Numerous businesses were affected directly. The flood is costing hundreds of thousands of dollars in ruined food, equipment, clothing, and other items that numerous businesses had stored in the basement; expenses of cleaning the thick layer of mud and silt; and lost revenue due to businesses being closed until the clean-up is completed.
Furthermore, all downtown White River Junction businesses are suffering as news of the flood has been keeping patrons away even from stores and restaurants that weren’t affected. And this is after two years of pandemic and a summer of disruptive street construction.
“We’ve survived COVID together, every business in White River, I feel like we can survive anything at this point, it’s just a matter of being really tired,” says Justin Barrett of Piecemeal Pies, one of the affected businesses.

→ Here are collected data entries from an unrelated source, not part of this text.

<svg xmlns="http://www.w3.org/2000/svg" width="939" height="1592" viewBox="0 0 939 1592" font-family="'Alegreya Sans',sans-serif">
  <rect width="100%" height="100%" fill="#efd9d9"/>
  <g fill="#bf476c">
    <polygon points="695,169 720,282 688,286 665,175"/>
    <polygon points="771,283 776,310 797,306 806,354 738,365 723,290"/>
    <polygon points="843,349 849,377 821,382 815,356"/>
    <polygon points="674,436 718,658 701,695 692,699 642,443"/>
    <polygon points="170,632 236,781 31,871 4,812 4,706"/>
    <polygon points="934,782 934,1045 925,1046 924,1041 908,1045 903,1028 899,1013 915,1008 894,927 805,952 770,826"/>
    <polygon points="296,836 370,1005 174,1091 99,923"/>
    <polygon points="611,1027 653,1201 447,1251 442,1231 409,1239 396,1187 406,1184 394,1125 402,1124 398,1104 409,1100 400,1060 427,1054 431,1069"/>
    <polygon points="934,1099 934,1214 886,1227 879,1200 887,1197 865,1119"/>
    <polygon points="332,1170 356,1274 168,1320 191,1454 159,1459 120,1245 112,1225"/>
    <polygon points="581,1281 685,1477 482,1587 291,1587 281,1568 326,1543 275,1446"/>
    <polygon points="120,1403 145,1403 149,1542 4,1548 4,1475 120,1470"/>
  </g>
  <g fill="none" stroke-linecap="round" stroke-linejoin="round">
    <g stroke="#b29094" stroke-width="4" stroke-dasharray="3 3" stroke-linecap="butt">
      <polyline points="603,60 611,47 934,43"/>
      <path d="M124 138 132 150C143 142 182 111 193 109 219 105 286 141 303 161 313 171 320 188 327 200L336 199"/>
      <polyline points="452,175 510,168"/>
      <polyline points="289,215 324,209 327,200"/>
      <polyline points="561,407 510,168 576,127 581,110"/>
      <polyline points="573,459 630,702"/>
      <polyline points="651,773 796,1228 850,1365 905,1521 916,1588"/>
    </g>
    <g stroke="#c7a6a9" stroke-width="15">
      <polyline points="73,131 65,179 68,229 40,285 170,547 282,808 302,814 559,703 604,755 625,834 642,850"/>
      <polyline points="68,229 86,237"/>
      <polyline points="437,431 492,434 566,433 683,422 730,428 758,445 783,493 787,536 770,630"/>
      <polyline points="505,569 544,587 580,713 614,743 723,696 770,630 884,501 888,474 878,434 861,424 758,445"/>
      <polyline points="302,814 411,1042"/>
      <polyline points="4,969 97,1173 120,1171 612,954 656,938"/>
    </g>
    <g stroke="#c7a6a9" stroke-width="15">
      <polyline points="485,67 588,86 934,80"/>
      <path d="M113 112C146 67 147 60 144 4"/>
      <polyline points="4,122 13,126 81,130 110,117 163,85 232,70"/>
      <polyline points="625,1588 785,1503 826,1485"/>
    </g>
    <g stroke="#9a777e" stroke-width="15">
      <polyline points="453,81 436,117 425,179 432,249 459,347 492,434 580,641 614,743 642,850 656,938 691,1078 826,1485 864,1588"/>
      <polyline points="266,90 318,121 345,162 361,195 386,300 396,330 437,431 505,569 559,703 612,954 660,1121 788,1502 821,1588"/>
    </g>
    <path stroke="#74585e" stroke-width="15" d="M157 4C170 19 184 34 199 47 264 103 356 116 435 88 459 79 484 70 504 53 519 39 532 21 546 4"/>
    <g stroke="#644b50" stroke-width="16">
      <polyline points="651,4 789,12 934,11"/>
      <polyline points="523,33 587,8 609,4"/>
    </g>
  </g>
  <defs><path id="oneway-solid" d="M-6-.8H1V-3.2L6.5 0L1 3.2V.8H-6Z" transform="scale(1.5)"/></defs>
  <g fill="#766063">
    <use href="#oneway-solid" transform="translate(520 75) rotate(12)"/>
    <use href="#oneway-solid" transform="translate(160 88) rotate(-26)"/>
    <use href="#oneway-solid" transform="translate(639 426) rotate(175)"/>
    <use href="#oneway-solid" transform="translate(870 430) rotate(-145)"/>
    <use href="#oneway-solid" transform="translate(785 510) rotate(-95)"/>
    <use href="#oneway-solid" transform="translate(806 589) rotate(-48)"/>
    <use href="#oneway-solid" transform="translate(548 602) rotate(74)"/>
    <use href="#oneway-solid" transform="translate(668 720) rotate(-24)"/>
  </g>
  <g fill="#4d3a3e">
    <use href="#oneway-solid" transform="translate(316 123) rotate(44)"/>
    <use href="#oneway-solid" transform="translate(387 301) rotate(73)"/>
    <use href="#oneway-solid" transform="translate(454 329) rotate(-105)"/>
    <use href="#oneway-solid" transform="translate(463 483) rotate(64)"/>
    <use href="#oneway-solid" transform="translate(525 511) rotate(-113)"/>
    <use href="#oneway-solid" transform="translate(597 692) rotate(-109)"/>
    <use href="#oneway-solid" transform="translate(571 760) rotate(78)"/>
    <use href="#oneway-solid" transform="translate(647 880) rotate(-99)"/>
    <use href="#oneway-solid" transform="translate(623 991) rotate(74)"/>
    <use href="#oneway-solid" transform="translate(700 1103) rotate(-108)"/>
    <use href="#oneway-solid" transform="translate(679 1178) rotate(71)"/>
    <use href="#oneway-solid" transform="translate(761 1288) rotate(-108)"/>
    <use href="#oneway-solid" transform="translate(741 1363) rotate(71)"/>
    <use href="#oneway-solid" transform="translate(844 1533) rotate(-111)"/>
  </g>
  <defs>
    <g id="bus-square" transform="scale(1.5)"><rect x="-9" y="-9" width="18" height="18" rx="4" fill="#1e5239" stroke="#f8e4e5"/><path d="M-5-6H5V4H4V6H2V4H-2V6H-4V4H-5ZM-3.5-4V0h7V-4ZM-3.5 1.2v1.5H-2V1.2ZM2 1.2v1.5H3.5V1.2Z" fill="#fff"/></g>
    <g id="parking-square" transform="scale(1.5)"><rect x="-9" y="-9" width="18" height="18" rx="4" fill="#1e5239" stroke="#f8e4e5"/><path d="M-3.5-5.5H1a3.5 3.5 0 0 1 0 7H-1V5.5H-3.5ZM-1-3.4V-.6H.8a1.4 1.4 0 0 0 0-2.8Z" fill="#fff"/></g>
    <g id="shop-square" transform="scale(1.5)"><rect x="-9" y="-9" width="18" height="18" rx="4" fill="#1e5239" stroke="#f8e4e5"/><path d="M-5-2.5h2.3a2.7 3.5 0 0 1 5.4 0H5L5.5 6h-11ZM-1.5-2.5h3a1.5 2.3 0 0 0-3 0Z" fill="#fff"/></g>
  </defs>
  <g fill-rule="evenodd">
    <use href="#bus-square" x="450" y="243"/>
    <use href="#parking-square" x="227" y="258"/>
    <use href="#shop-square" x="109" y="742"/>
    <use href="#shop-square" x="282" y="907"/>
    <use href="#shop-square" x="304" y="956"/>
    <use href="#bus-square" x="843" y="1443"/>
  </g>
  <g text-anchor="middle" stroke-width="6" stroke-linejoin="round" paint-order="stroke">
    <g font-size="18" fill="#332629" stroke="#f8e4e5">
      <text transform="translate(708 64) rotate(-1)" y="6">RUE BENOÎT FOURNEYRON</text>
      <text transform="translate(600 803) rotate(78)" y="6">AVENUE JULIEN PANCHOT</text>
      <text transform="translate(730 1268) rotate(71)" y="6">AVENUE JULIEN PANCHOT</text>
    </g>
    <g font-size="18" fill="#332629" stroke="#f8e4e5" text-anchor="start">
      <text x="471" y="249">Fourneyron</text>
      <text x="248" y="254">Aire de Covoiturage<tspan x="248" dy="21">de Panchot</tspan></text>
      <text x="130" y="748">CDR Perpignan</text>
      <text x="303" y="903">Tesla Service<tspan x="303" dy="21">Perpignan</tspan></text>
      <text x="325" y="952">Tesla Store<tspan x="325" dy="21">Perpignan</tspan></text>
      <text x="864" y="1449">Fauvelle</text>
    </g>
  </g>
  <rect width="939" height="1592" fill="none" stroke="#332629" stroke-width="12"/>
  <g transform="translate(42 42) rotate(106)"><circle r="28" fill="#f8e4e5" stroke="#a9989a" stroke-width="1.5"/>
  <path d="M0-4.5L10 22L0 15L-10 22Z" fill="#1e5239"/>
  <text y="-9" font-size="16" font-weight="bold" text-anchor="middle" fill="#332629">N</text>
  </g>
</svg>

Throughout it all, neighboring businesses have supported each other, he says. “Kim [Souza, owner of Revolution clothing store] made us shirts back during the pandemic that say, ‘White River Junction – We Might Just Make It.’ We wore those last week while doing cleanup.”
Help those businesses truly “make it” by:
- Visiting the many White River Junction businesses that have already reopened or were unaffected by the flood
- Purchasing gift cards, contributing to a Tuckerbox Gofundme, or engaging in other efforts to help individual businesses; and
- Showing up for First Friday on September 2, 5 to 8 pm!

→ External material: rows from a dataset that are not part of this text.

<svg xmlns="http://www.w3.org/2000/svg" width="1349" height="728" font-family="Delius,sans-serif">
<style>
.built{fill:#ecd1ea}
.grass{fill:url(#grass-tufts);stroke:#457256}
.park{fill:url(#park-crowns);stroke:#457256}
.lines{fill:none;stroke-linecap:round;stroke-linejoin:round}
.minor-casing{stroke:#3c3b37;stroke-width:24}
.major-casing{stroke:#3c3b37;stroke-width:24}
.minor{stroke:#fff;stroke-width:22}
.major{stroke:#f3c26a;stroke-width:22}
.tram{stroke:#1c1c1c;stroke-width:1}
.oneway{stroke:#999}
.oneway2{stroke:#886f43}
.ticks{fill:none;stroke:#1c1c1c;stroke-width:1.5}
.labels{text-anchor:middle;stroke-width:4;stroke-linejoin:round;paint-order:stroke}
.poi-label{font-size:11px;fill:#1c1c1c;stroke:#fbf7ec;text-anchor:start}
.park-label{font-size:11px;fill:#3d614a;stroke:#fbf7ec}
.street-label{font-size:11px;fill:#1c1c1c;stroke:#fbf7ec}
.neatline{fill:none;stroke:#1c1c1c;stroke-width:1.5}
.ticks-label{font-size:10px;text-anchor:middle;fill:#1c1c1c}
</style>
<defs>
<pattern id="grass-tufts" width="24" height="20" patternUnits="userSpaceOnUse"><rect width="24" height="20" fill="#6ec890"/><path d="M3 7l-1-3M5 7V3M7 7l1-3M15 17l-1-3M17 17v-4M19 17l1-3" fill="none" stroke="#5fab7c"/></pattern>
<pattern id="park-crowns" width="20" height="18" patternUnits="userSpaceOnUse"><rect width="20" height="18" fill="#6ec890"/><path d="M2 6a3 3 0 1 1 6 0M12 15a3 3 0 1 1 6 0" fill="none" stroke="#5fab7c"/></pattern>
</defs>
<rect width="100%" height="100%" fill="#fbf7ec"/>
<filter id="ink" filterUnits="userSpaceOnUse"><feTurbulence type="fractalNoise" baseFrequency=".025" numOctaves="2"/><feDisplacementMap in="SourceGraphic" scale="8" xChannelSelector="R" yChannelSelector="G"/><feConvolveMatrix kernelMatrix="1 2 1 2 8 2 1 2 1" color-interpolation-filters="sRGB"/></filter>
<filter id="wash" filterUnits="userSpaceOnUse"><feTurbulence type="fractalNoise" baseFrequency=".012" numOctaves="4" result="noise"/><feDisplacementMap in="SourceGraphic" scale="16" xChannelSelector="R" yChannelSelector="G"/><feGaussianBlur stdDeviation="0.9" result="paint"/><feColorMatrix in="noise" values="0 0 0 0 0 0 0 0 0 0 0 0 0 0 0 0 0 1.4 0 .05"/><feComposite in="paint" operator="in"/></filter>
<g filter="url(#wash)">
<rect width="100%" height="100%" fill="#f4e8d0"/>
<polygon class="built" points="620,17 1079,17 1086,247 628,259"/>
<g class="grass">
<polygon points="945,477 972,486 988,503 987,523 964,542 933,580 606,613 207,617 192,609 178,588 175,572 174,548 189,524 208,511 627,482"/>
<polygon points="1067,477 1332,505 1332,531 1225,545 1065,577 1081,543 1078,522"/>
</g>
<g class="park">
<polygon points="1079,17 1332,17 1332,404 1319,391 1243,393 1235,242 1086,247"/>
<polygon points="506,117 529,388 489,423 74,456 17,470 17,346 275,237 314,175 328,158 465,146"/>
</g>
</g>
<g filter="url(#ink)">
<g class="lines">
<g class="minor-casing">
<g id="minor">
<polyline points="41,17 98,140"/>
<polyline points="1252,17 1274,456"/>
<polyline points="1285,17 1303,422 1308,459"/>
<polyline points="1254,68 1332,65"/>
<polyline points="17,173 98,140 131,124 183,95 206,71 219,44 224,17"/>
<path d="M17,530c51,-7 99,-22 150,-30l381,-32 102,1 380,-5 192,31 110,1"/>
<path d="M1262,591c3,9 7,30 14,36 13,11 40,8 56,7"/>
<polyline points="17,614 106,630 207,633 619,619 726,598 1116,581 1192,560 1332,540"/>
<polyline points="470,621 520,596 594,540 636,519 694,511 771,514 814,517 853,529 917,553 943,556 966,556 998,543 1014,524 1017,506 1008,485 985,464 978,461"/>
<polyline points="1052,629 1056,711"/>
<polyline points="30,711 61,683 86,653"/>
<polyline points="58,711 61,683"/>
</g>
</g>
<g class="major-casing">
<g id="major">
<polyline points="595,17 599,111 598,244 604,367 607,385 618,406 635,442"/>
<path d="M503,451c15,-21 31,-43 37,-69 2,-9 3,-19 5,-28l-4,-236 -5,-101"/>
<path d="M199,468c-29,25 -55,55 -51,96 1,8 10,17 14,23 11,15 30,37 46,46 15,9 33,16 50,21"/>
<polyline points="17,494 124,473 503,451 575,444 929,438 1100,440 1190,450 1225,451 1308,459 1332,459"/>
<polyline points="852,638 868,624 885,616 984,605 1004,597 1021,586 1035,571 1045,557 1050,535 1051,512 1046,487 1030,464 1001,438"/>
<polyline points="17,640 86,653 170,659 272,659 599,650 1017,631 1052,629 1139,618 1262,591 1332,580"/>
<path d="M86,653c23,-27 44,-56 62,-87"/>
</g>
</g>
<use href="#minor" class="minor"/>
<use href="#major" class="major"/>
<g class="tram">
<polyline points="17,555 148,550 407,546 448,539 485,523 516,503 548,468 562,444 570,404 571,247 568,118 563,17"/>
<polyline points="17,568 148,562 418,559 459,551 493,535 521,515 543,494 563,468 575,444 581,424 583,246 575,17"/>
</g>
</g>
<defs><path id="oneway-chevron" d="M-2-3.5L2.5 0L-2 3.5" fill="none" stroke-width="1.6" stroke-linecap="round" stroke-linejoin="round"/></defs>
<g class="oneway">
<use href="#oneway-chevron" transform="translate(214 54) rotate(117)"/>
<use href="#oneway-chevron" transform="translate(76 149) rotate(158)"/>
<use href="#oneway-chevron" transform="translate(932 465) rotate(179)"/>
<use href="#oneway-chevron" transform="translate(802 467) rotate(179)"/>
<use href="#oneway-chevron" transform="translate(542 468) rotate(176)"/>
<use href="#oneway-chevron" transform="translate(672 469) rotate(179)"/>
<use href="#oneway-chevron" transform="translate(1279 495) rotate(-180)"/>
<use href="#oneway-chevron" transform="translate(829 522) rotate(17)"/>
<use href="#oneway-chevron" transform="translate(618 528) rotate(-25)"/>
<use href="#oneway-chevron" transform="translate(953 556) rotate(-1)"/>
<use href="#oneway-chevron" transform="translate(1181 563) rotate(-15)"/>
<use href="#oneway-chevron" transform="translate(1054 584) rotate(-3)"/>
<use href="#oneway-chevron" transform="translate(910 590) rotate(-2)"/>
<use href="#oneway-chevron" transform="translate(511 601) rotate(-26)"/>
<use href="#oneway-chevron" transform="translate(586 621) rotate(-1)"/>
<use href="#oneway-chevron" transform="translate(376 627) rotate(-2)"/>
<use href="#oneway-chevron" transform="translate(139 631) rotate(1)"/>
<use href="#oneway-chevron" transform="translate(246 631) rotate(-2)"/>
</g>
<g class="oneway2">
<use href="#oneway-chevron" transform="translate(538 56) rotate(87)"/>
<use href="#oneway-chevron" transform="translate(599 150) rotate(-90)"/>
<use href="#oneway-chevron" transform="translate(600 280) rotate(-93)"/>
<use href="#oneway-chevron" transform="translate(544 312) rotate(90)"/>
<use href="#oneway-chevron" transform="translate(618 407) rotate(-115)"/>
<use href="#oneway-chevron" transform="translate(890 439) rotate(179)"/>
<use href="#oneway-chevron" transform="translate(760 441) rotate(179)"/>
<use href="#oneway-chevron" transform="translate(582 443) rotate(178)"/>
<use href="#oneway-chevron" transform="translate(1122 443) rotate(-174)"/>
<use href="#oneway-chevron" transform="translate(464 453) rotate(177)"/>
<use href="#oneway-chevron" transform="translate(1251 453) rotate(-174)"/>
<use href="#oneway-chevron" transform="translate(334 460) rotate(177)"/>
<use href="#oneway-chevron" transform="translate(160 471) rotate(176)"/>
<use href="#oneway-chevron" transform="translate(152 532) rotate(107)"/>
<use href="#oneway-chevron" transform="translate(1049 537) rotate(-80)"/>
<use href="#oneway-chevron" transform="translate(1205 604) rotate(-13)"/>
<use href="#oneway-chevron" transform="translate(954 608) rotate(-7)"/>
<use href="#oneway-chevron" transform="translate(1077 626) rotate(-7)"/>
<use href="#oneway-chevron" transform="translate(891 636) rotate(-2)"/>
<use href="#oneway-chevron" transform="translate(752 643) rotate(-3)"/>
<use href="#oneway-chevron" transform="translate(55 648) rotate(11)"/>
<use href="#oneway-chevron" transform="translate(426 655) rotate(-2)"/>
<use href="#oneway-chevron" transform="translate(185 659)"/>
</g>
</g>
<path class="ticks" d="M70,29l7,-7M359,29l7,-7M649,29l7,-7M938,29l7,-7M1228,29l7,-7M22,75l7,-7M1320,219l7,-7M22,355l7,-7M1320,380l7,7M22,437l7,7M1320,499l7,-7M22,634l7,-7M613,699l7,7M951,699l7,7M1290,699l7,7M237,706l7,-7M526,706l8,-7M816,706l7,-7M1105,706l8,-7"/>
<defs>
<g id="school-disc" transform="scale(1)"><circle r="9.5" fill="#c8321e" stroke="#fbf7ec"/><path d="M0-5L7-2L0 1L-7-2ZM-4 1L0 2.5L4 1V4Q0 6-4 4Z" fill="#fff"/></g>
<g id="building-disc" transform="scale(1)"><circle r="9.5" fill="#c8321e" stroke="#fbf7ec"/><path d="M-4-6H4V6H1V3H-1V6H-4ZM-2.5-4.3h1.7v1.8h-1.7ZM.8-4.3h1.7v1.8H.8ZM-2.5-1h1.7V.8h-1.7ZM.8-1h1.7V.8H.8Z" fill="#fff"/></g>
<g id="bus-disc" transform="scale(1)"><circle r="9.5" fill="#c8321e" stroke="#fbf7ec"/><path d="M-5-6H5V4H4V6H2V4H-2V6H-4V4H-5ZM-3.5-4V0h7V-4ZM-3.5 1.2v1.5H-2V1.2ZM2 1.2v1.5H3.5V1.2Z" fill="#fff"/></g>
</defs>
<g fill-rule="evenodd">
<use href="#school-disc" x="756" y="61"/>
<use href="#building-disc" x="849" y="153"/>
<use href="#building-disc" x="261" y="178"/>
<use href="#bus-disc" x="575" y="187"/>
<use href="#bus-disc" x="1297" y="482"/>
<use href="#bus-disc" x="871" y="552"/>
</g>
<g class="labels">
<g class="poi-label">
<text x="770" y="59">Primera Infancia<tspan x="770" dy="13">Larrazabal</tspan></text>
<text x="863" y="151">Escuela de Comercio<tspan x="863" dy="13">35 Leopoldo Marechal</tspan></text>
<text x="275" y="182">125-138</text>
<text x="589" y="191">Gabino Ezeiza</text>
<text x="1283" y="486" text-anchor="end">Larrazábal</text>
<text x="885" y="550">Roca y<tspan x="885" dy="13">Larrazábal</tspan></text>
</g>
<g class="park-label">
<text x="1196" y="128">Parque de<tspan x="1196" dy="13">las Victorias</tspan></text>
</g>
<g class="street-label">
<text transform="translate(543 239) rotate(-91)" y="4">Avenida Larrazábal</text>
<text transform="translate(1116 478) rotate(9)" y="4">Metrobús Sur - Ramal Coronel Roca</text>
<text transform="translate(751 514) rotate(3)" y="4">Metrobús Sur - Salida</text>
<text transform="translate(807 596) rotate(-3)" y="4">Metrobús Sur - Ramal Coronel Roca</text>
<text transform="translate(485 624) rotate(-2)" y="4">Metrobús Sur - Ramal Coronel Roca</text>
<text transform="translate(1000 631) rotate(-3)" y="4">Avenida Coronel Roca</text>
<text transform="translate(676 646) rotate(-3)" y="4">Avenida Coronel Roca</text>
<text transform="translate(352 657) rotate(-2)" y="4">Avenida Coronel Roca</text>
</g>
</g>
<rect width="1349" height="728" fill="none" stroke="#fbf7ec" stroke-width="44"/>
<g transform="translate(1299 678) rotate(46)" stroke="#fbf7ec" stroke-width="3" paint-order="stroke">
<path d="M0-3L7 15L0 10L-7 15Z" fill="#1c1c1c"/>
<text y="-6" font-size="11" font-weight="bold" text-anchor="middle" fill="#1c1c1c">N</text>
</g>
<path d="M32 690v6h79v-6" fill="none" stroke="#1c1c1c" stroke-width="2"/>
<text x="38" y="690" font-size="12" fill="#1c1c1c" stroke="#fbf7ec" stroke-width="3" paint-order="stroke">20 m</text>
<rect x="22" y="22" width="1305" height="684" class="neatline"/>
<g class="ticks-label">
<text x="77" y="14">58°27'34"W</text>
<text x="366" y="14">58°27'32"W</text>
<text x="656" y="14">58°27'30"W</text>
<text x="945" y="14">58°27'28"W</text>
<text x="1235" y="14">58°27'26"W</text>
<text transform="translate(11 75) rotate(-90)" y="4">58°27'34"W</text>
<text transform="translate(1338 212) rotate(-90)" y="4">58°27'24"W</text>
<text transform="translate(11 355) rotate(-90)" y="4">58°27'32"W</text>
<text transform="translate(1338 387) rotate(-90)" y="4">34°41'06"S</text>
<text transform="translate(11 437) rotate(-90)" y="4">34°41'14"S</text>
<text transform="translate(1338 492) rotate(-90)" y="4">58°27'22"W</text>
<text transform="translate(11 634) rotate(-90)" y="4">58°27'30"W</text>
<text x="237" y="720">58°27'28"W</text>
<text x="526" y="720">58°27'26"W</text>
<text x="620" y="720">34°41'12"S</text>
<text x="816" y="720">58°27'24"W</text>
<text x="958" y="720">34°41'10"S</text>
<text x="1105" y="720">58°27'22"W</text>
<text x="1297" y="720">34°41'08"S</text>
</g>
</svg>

- Support this crowdfunding campaign to support White River Junction businesses through The Local Crowd Upper Valley
True to form, Kim Souza responded quickly to the challenge in many ways, one of them being a call for the community to purchase gift cards to closed businesses to provide them immediate monetary support while they work to get their doors open once again. For her, the path forward is one of confidence. “I think what we’ve seen is that the Upper Valley does show up,” she says. “It’s a very collaborative business community and certainly very resilient, you gotta roll with things and you gotta be patient and everyone is doing their best and working as hard as they can,” she says.

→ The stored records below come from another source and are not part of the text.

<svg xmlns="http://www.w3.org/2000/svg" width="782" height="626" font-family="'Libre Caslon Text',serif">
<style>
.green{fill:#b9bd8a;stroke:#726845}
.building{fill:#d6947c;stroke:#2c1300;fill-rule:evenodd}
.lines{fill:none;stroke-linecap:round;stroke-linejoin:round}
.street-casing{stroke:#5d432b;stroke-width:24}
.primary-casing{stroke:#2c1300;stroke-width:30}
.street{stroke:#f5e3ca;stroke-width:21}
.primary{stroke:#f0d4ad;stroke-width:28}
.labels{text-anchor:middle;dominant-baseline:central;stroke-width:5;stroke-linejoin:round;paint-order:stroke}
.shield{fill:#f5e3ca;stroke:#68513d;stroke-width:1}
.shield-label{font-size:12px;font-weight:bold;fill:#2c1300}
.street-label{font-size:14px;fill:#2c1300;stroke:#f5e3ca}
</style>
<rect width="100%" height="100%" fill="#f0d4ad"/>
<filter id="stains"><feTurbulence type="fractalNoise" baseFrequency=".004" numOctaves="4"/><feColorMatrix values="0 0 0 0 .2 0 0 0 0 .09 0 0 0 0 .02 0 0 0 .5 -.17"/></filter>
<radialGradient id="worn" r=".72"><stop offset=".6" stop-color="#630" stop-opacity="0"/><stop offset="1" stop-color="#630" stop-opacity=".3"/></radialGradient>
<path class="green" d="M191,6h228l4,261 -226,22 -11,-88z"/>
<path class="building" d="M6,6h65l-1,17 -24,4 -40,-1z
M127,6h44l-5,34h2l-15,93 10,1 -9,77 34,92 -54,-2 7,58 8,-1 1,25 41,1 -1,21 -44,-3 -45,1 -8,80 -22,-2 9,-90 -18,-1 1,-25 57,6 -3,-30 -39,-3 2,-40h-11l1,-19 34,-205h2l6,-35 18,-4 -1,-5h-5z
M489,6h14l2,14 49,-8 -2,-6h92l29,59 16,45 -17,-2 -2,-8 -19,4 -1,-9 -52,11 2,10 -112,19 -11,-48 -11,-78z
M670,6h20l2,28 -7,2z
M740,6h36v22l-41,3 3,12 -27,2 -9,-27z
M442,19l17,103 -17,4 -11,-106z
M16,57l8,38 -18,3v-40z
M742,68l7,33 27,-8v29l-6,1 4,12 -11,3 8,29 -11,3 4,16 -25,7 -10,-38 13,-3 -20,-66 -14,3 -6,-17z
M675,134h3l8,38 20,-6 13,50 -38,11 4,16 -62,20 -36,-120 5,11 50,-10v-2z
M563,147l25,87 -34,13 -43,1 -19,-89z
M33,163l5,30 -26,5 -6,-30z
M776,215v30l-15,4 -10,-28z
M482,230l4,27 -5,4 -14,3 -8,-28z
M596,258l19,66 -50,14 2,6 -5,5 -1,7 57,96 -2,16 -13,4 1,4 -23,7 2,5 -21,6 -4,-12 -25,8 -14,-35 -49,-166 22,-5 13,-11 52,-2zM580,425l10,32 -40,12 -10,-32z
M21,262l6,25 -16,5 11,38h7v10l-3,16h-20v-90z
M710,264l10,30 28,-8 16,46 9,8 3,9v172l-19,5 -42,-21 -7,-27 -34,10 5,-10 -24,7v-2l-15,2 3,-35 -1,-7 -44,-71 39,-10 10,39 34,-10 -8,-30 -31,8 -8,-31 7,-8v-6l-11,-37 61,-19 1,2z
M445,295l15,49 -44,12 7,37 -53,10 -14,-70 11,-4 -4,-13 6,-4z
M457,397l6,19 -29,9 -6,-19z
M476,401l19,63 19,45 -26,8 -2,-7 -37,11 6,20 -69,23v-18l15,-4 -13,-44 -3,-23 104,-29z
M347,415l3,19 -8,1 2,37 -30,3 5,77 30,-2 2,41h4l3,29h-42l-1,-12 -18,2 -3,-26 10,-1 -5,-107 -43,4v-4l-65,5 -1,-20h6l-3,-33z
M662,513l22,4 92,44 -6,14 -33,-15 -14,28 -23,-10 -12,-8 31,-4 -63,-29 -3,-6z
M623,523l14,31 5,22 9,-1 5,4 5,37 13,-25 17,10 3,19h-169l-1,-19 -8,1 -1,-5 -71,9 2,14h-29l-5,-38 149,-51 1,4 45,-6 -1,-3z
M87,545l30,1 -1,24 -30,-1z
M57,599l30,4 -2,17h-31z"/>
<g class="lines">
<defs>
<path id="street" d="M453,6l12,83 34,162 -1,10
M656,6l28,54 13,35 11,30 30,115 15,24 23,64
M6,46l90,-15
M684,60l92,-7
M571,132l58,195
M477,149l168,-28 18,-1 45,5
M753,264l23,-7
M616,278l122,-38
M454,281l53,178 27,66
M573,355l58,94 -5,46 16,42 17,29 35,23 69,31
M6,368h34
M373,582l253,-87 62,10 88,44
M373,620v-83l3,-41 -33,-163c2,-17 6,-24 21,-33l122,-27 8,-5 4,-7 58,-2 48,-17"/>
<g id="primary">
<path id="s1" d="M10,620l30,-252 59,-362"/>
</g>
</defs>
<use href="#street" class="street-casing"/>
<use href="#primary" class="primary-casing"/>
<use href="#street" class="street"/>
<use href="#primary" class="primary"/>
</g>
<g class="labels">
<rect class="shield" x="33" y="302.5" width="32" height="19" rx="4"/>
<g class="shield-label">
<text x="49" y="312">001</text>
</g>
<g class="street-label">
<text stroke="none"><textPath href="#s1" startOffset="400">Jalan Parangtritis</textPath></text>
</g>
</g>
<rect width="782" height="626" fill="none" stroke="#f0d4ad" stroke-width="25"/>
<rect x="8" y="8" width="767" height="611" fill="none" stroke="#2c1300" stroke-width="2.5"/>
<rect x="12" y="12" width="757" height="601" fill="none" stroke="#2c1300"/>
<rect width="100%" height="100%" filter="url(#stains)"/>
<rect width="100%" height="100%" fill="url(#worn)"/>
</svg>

Agrees Justin, “We wouldn’t still be here if it wasn’t for how amazing our community is, it means a lot that we can lean on them, that’s why we’re here.”
It’s clear that these businesses care about the entire community in White River Junction, whether it’s through their dedication to paying employees through clean-up and subsequent closures, or about their motivation to bring their goods and services to all of us in White River Junction. Says Justin, “We wake up every day, our goal is just to provide a great daily experience for the community and it comes at a cost but that is why we do this and why we fight to survive COVID, and endure construction, and clean up after a flood.”
Purchase Gift Cards
Buying gift cards is an easy way to give businesses revenue for goods and services you’ll get later. Here are links to gift cards for businesses directly affected by the flood:
- Tuckerbox, a restaurant serving Turkish and Mediterranean food: Buy gift cards
- Piecemeal Pies, a restaurant specializing in British meat pies, hard cider, and espresso drinks: Buy gift cards
- Flourish Beauty Lab: Buy gift cards
- Open Door Integrative Wellness, a studio for integrative wellness and movement studies: Buy classes
- Revolution, vintage & consignment apparel, upcycled accessories, antique housewares & more: Buy gift cards
- The Collection, used and vintage clothing and accessories: Buy gift cards
Other Ways to Help
Tuckerbox was hit particularly hard due to water damage sustained to their restaurant’s cold storage. Hundreds of thousands of dollars of specialty foods were lost as well as a new 19-foot refrigerator/freezer.
In addition to purchasing Tuckerbox gift cards, you can:
- Contribute to the Gofundme campaign to help Tuckerbox
- Shop at or buy gift cards for Little Istanbul, also owned by Tuckerbox owners Vural and Jackie Oktay, and pick up some of their clothing, accessories, spices, or jewelry.
Coordinated community support can help these businesses recover from the flood, and we want to be a part of it. We all rely on each other, and it’s something that has become even more apparent over the past several years. When our businesses thrive, we all benefit – whether it’s from handcrafted products, delicious food, or health and wellness services, what these businesses bring to the community can’t be understated.